On another occasion, higher up the mountain, on a narrow track almost overgrown with broom bushes, he was suddenly confronted with a two-legged creature such as he had never seen before. It had the hairy thighs, legs, cloven hooves and horns of a goat, but the head, body and arms of a man. Its eyes and beard were those of a man, but its flat nose and prehensile lips were goatish. Herakles was taken by surprise and stopped in his tracks, then relaxed and bowed his head.
‘Great God Pan!’ he said. ‘You startled me.’
Pan smiled. It was what he liked doing to passers-by and he was no doubt particularly pleased to have been able to startle Herakles, even if he did not, like most of Pan’s victims, take to his heels in panic.
‘I wonder if you could help me?’ asked Herakles. ‘How can I catch the Arcadian stag without doing it any injury?’
‘Have you got time?’ said Pan.
‘How much time?’
‘A year?’
‘That long?’
‘Or longer?’
Everything Pan said ended with a question mark and a crooked smile.
‘But how?’ asked Herakles, ‘that’s the question.’
‘You’re asking me?’
‘Your help would be invaluable.’
‘Aren’t you supposed to do these things without help?’
‘True, but if you were to advise me …?’
Pan only smiled and raised his bushy eyebrows.
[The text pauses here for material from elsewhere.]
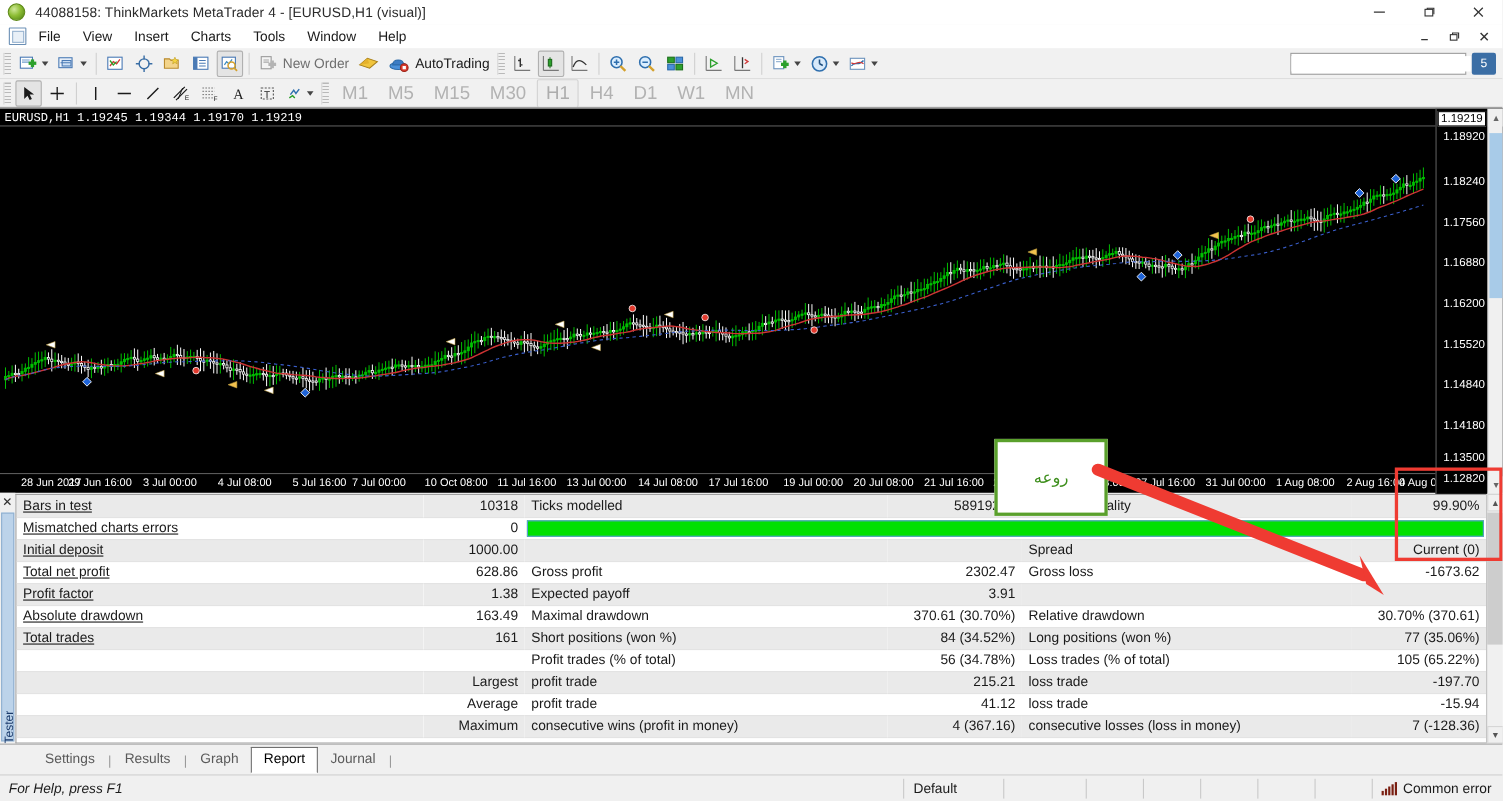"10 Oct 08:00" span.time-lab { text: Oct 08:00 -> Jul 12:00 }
‘A net, do you think?’ asked Herakles.
‘Have you got one?’
‘Or a hole in the ground?’
‘Who would walk into a hole in the ground?’
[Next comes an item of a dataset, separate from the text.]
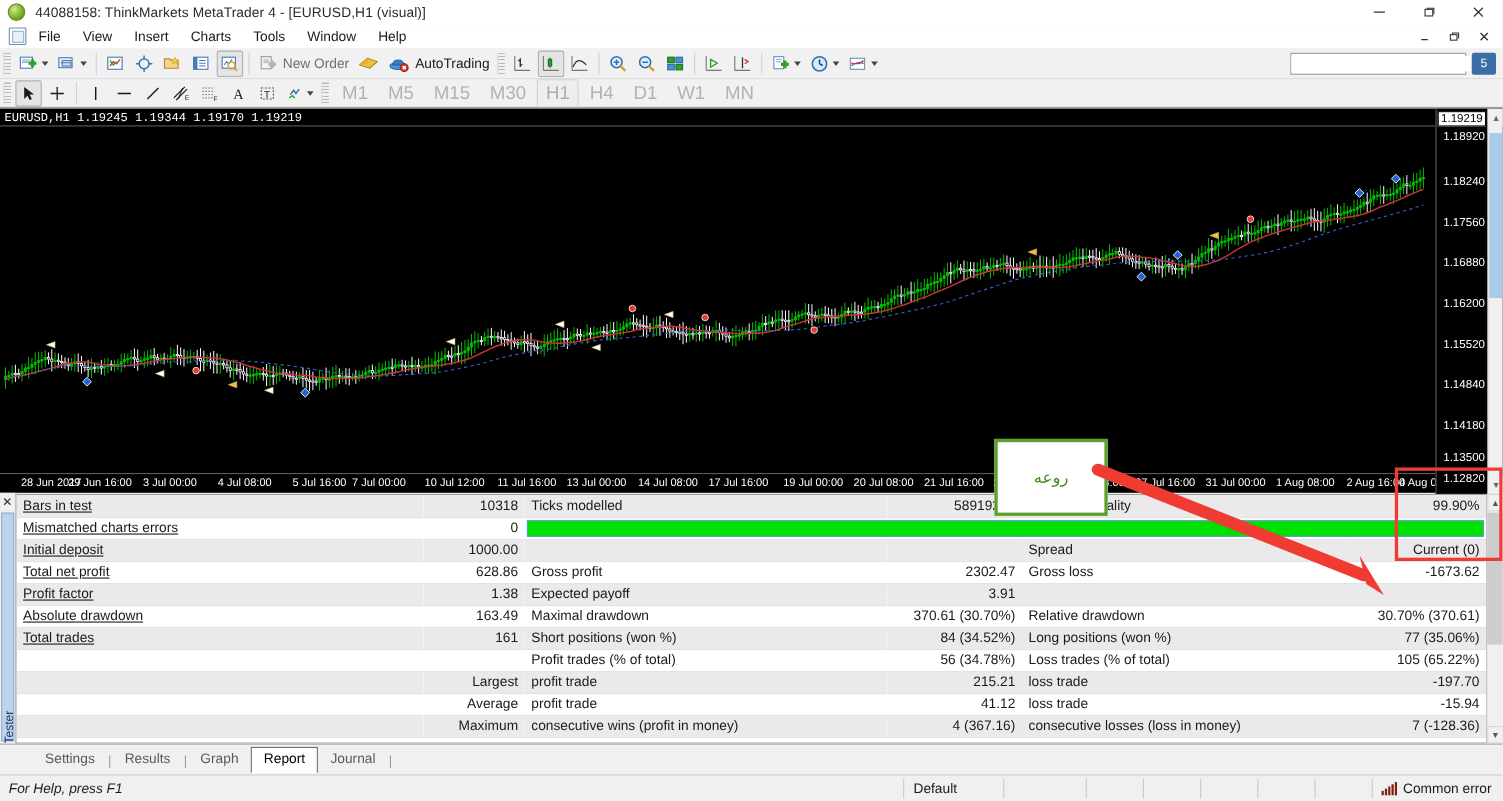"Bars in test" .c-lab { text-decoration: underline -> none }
‘If it was disguised with sticks and leaves. No, I don’t think the creature would fall for that. He’d see me making it.’
Pan was evidently losing interest. He scratched his oversized, goatish genitals.
‘I’m sure that some sort of surprise is the answer,’ said Herakles, ‘the sort of thing you’re so good at.’
Pan smiled a wide, happy smile and vanished.
Herakles had begun his pursuit of the stag in early spring. Now it was late autumn and the shepherds and goatherds were taking their flocks down to the valleys. Most of the wild animals in the mountains – the deer, the lions, the wild pig – were also making for their winter quarters lower down. Only Herakles and the stag still raced over the heights, though they too spent their nights lower down in more sheltered spots.
Their relationship had become extr
aordinarily close within its special limits. Herakles did not feel any longer that the animal was mocking him. It would wait for him when he stopped to get his breath or urinate and sometimes watch from a short distance when he was eating his austere meals, and he was sure that the look in its large golden-brown eyes was friendly and sympathetic. Why should it not be? He himself felt the same towards the stag, indeed he had begun to think of himself less as a hunter than a competitor and he longed to embrace the creature, not as a captured quarry but as a respected rival, an athlete with a body and a will even more perfect and concentrated than his own. He had abandoned any idea of trapping or tricking the stag as beneath the dignity of either of them. Either he must one day overtake it or it must come of its own free will to him. Until then they must race their race and relish one another’s sole and exhilarating company in a landscape that grew emptier as it grew colder.
The last weeks of autumn and the first of winter were wet. This hardly mattered to the two heated runners, except that they had to slow down over slippery rocks. The stag tended to gain in these circumstances since four feet are better than two over treacherous surfaces, but it would soon pause briefly for Herakles to make up the distance. The gap between them was usually about half a kilometre, but once when Herakles did slip and fall and was lying there for a moment disconcerted, the stag came back towards him and did not turn and make off until it saw Herakles get to his feet, rub his bruised thigh and start running again.